Every Monday, Wednesday and Friday, our TV critic Margaret Lyons offers hyper-specific viewing recommendations in our Watching newsletter. Read her latest picks below, and sign up for the Watching newsletter here.
This weekend I have … 15 minutes, and variety is the spice of life
One of my favorite annual outings in the Before Times was going to see all the Oscar-nominated short films, one of so many simple pleasures that won’t be simple again any time soon. In the meantime, this collection of 25 shorts scratches a similar itch with quirky fiction, potent autobiography and compelling snapshots of interesting people doing interesting work. The films cover a lot of different ground, some more successfully than others, but the overall package illuminates the human condition with a tender reverence.

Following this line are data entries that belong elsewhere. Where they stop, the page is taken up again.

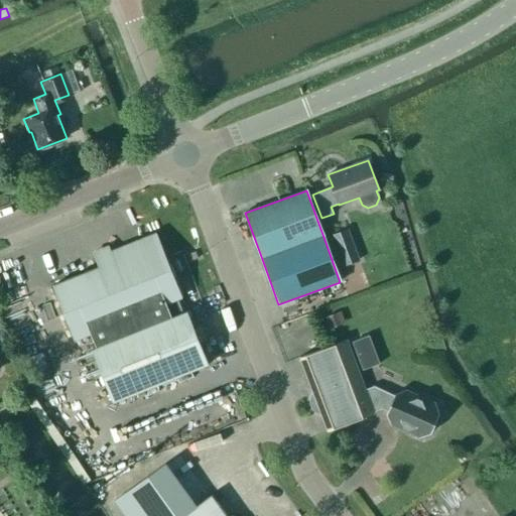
[(347,229),(332,234),(343,266),(359,260),(347,229)]
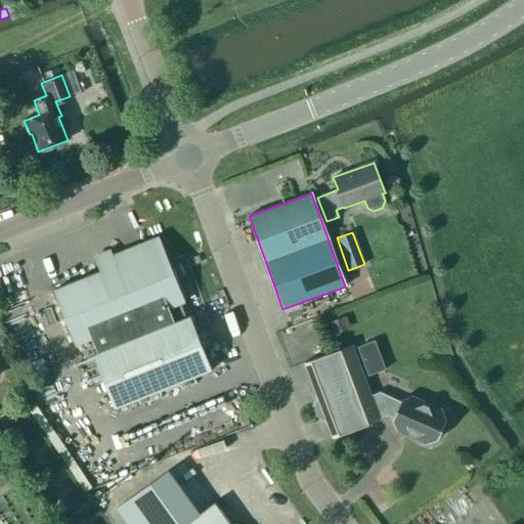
[(94,257),(96,262),(100,272),(53,291),(76,345),(91,339),(96,352),(92,354),(114,409),(211,370),(189,315),(185,317),(180,304),(184,302),(158,237),(113,255),(111,250),(94,257)]
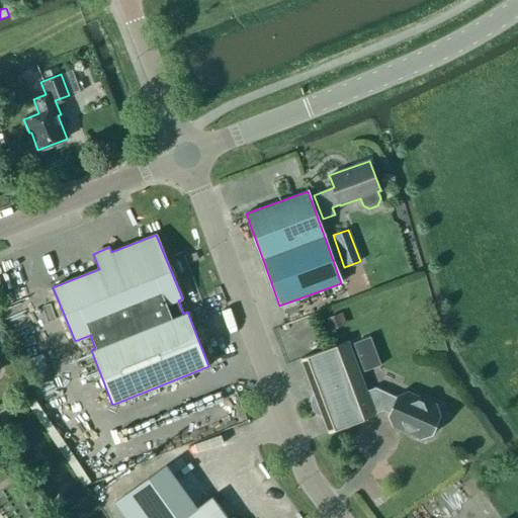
[(321,414),(328,433),(375,415),(374,414),(382,411),(389,413),(387,416),(391,424),(424,438),(432,435),(441,416),(438,408),(404,393),(397,396),(396,397),(375,387),(366,392),(347,341),(300,359),(315,396),(313,397),(312,401),(312,405),(314,409),(316,413),(320,415),(321,414)]
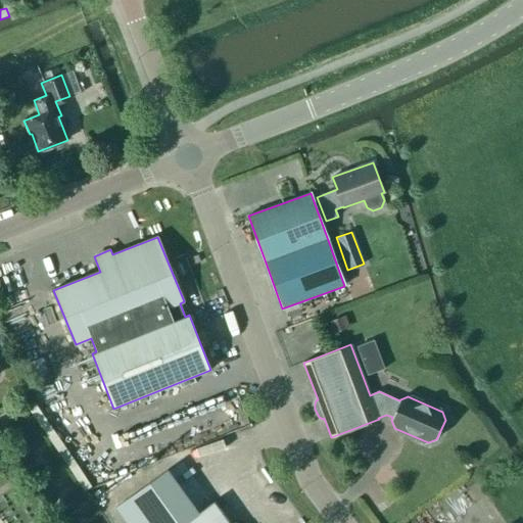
[(168,471),(115,508),(126,522),(229,522),(215,502),(198,513),(168,471)]
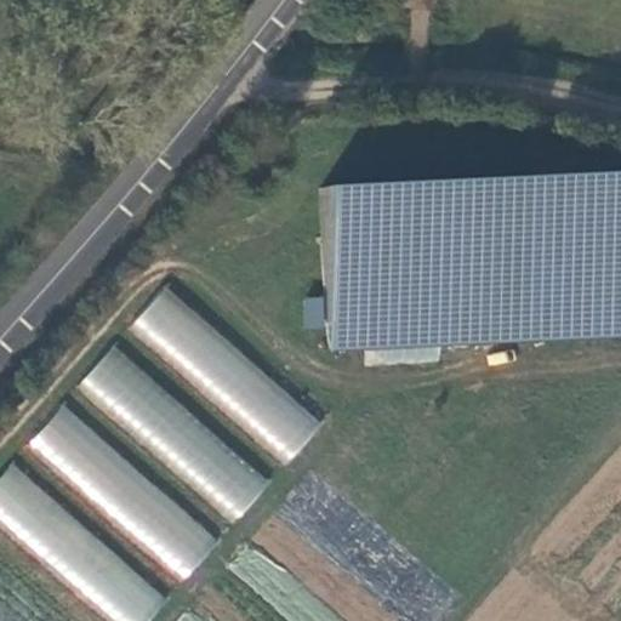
[(620,187),(332,195),(337,349),(620,341),(620,187)]
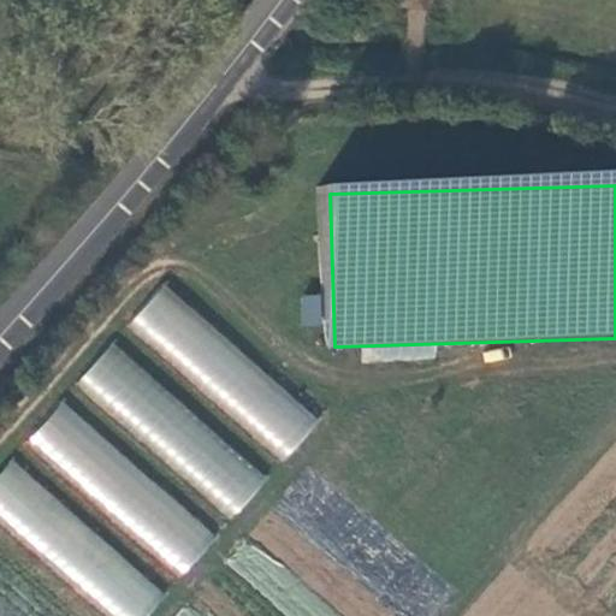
[(288,456),(320,419),(163,284),(131,321),(288,456)]
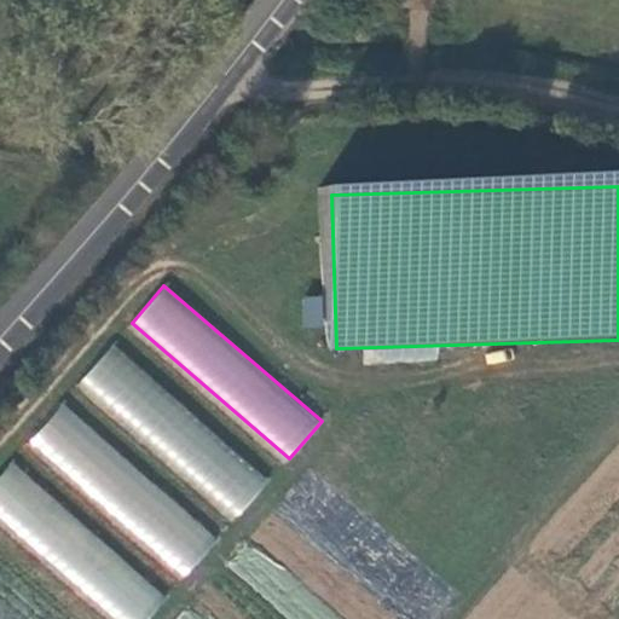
[(323,295),(301,295),(301,325),(323,325),(323,295)]
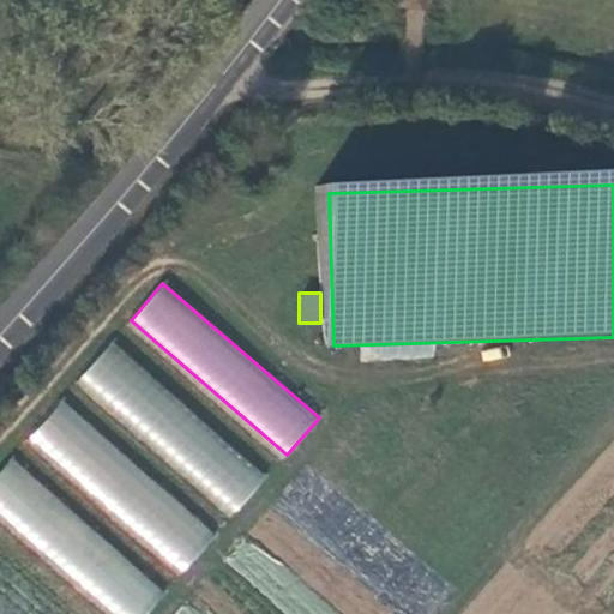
[(235,513),(268,475),(110,342),(78,380),(235,513)]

… a half-hour, and I like when unqualified white men sail to success
When to watch: Starting Friday, on Apple TV+.
Jason Sudeikis stars as Ted Lasso, a guileless American football coach enlisted to coach a British soccer team, something he’s never done and knows nothing about. The show hits every “Mighty Ducks” or “Major League” kind of beat — are you telling me his unconventional methods are working?! — but it does so in such a sunny, earnest way that it totally won me over. If you wish “Notting Hill” had an extended universe, or if you wish “Brockmire” were more PG, or if cynicism is turning the insides of your bones into sand and you just, like, need a break, watch this. The first three episodes arrive on Apple TV+ Friday, and the subsequent seven will be released weekly; it’s definitely too many episodes, and they would all benefit from being shorter, but again: Sometimes it’s nice to be nice.
… many, many hours, and I’m feeling so cooped up
When to watch: Now, on Netflix.
If the last several months have made you into a withered miniature of yourself, watch “Grey’s Anatomy” and embrace an opportunity for abundance. The show, still starring Ellen Pompeo, is scheduled to start its 17th season this fall, which means there are hundreds of episodes and thousands of characters — more romance and more heartache than a dozen other shows combined, enough for it to be your favorite show and your least favorite show at different points. It is a comprehensive, interactive encyclopedia of all human emotion.